**What you should do**
Please restate the records below word for word, leaving out every picture.

**Records for this exercise**
((

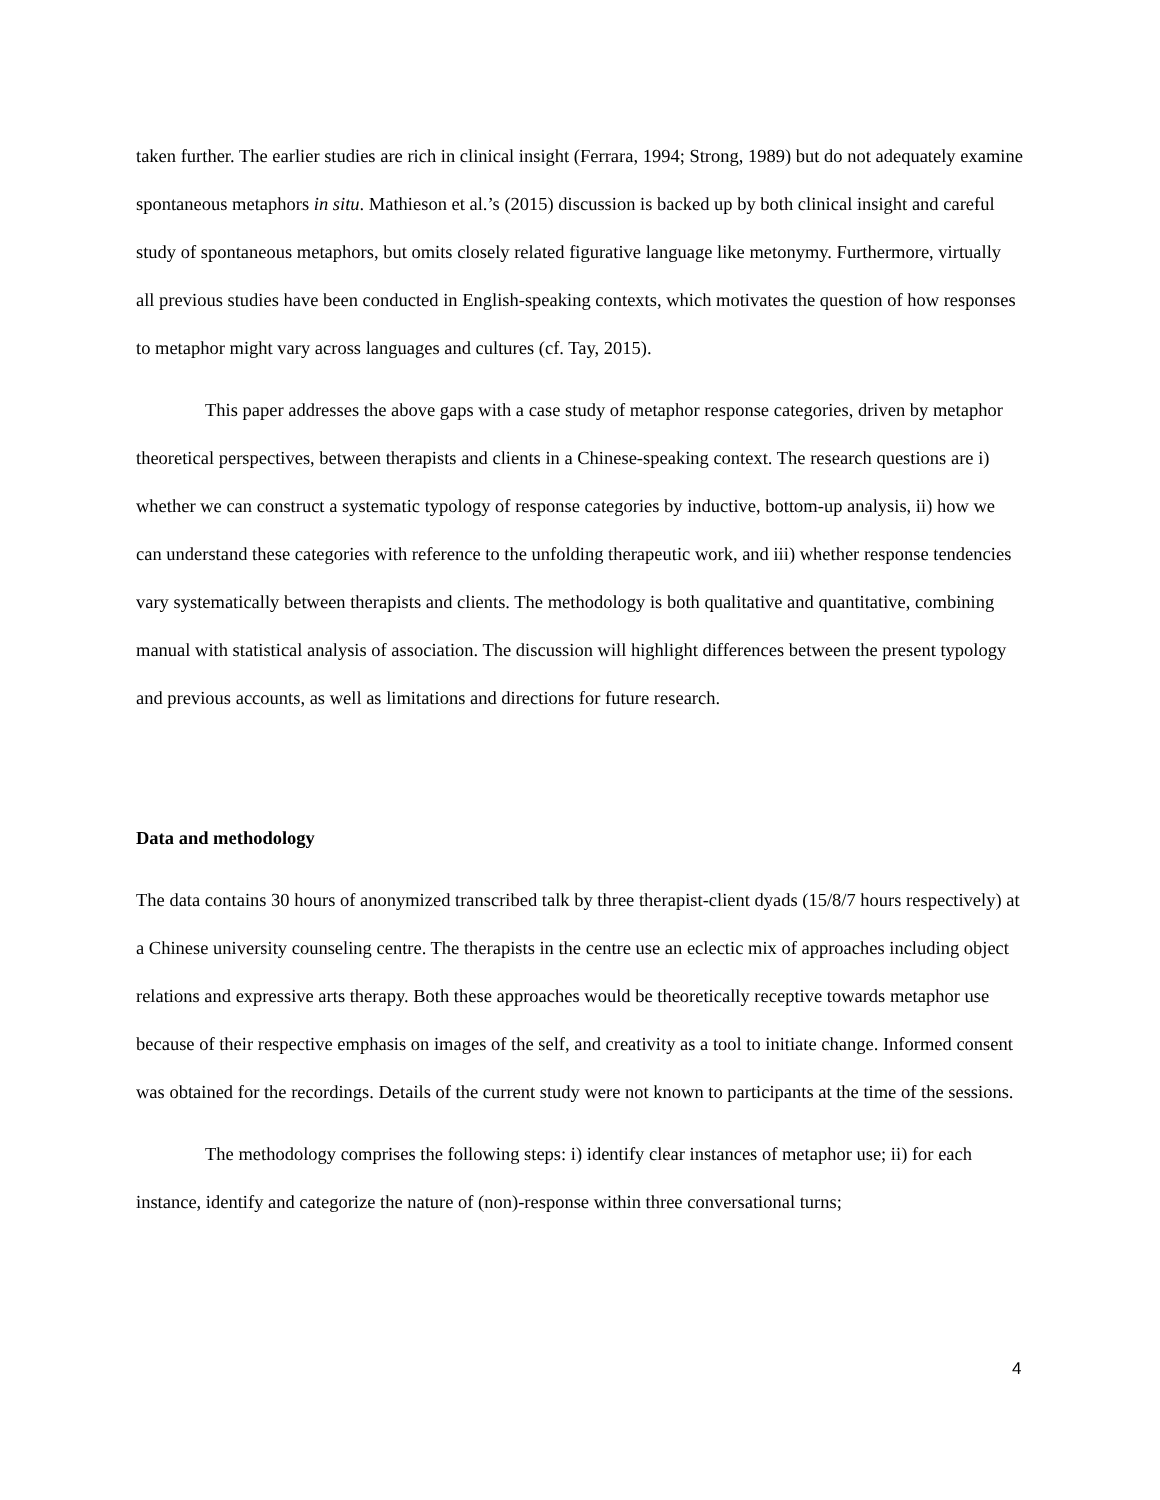taken further. The earlier studies are rich in clinical insight (Ferrara, 1994; Strong, 1989) but do not adequately examine spontaneous metaphors in situ. Mathieson et al.’s (2015) discussion is backed up by both clinical insight and careful study of spontaneous metaphors, but omits closely related figurative language like metonymy. Furthermore, virtually all previous studies have been conducted in English-speaking contexts, which motivates the question of how responses to metaphor might vary across languages and cultures (cf. Tay, 2015).
This paper addresses the above gaps with a case study of metaphor response categories, driven by metaphor theoretical perspectives, between therapists and clients in a Chinese-speaking context. The research questions are i) whether we can construct a systematic typology of response categories by inductive, bottom-up analysis, ii) how we can understand these categories with reference to the unfolding therapeutic work, and iii) whether response tendencies vary systematically between therapists and clients. The methodology is both qualitative and quantitative, combining manual with statistical analysis of association. The discussion will highlight differences between the present typology and previous accounts, as well as limitations and directions for future research.
Data and methodology
The data contains 30 hours of anonymized transcribed talk by three therapist-client dyads (15/8/7 hours respectively) at a Chinese university counseling centre. The therapists in the centre use an eclectic mix of approaches including object relations and expressive arts therapy. Both these approaches would be theoretically receptive towards metaphor use because of their respective emphasis on images of the self, and creativity as a tool to initiate change. Informed consent was obtained for the recordings. Details of the current study were not known to participants at the time of the sessions.
The methodology comprises the following steps: i) identify clear instances of metaphor use; ii) for each instance, identify and categorize the nature of (non)-response within three conversational turns;
4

))

**Result below**
taken further. The earlier studies are rich in clinical insight (Ferrara, 1994; Strong, 1989) but do not adequately examine spontaneous metaphors in situ. Mathieson et al.’s (2015) discussion is backed up by both clinical insight and careful study of spontaneous metaphors, but omits closely related figurative language like metonymy. Furthermore, virtually all previous studies have been conducted in English-speaking contexts, which motivates the question of how responses to metaphor might vary across languages and cultures (cf. Tay, 2015).
This paper addresses the above gaps with a case study of metaphor response categories, driven by metaphor theoretical perspectives, between therapists and clients in a Chinese-speaking context. The research questions are i) whether we can construct a systematic typology of response categories by inductive, bottom-up analysis, ii) how we can understand these categories with reference to the unfolding therapeutic work, and iii) whether response tendencies vary systematically between therapists and clients. The methodology is both qualitative and quantitative, combining manual with statistical analysis of association. The discussion will highlight differences between the present typology and previous accounts, as well as limitations and directions for future research.
Data and methodology
The data contains 30 hours of anonymized transcribed talk by three therapist-client dyads (15/8/7 hours respectively) at a Chinese university counseling centre. The therapists in the centre use an eclectic mix of approaches including object relations and expressive arts therapy. Both these approaches would be theoretically receptive towards metaphor use because of their respective emphasis on images of the self, and creativity as a tool to initiate change. Informed consent was obtained for the recordings. Details of the current study were not known to participants at the time of the sessions.
The methodology comprises the following steps: i) identify clear instances of metaphor use; ii) for each instance, identify and categorize the nature of (non)-response within three conversational turns;
4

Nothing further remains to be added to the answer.